Father Philip continued teaching that year before leaving for his assignment to the Benedictine school and monastery of St. Augustine in The Bahamas. He managed the business affairs and taught history, scripture, and other subjects for 18 years. He returned to Saint John's in 1964 and took several courses in the graduate school of theology. While studying theology, Philip taught at St. Benedict's High School and College, St. Joseph, Minnesota, from 1964 to 1965. From 1966 to 1969 he served as associate director for the Collegeville Institute for Ecumenical and Cultural Research.
From 1969 to 1975 he acted as theological consultant at Saint Benedict's Retreat and Conference Center in Madison, Wisconsin. Then Philip came back to Saint John's to teach adult religious education in the school's Life-long Learning Program. He agreed to manage the Saint John's Twin Cities House of Studies that offered adult education programs to urban residents. He found warm welcome at Christ the King Parish, Minneapolis, from 1976 to 1982. He loved pastoral work. Speaking to older Catholics lit a fire within him. Father Kaufman did not wear clerical clothing for the adult religious education classes. He adopted a bow tie as his uniform to make it easier, he believed, for others to approach and listen to him. Those who did discovered a bearded Benedictine monk excited about contemporary problems of faith in the Catholic Church. He was dedicated to creating wider understanding.

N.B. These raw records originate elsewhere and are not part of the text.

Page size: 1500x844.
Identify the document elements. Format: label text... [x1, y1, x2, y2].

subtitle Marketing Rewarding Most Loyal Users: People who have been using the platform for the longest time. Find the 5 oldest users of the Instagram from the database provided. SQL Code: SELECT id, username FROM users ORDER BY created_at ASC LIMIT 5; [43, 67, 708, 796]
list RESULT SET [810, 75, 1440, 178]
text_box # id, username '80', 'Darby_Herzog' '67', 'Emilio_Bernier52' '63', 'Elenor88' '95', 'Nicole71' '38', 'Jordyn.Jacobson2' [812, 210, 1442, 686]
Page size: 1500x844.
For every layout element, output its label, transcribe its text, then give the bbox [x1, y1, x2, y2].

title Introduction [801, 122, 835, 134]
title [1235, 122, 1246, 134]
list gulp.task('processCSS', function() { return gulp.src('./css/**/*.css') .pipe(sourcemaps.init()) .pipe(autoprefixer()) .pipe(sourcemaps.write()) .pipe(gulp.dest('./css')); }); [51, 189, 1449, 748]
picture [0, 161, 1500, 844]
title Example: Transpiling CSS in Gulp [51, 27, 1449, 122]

Father Philip continued work in adult education at the Saint Bede Center in Eau Claire, Wisconsin, from 1982 to 1986. He then returned to Saint John's Abbey, giving an occasional retreat and writing seriously. He published articles in both Catholic and ecumenical journals. In an effort to engage disaffected Catholics, he wrote Why You Can Disagree and Remain a Faithful Catholic (1989). This he followed with speaking engagements in which he explained the book and voiced his convictions. His book visits sometimes annoyed local bishops -- one forbade him to speak on church property. Esteemed theologians and moralists, on the other hand, praised his work for the lively contribution it was making to the Catholic dialogue. The book went to seven printings. A revision with additions was published by Crossroads in 1995.
Father Philip wrote a second book, The Beloved Disciple: Witness against Anti-Semitism, that was published by Liturgical Press in 1991.
Writing about the Gospel of Saint John became for Father Philip a project that consumed his interest. Unlike Father Raymond E. Brown SS, Father Philip believed that the chronology and witness of the Fourth Gospel are more reliable historically than has previously been acknowledged. This controversial work remains in manuscript.
Father Philip was invited to write his biography, but he left it unfinished. Philip delighted in his reputation for being a maverick, not only for wearing a bow tie, but also for expressing progressive theological opinions. His greatest disappointment was that a Vatican congregation had never investigated or banned his 1989 book.
Philip remained alert and sharp. Faithfully a New Yorker, Philip read the New York Times daily. The latest issue of Commonweal was found at his bedside.
Father Philip died peacefully on Tuesday morning, January 8, 2008. He is survived by nephews and his monastic community.
The Liturgy of Christian Burial will be celebrated for Father Philip in Saint John's Abbey Church, Saturday, January 12, 2008, 10 a.m. Interment in the abbey cemetery follows.
We ask each community member to offer two Masses according to the manner of his participation in the priesthood of Christ. We commend our brother, Philip, to your prayers.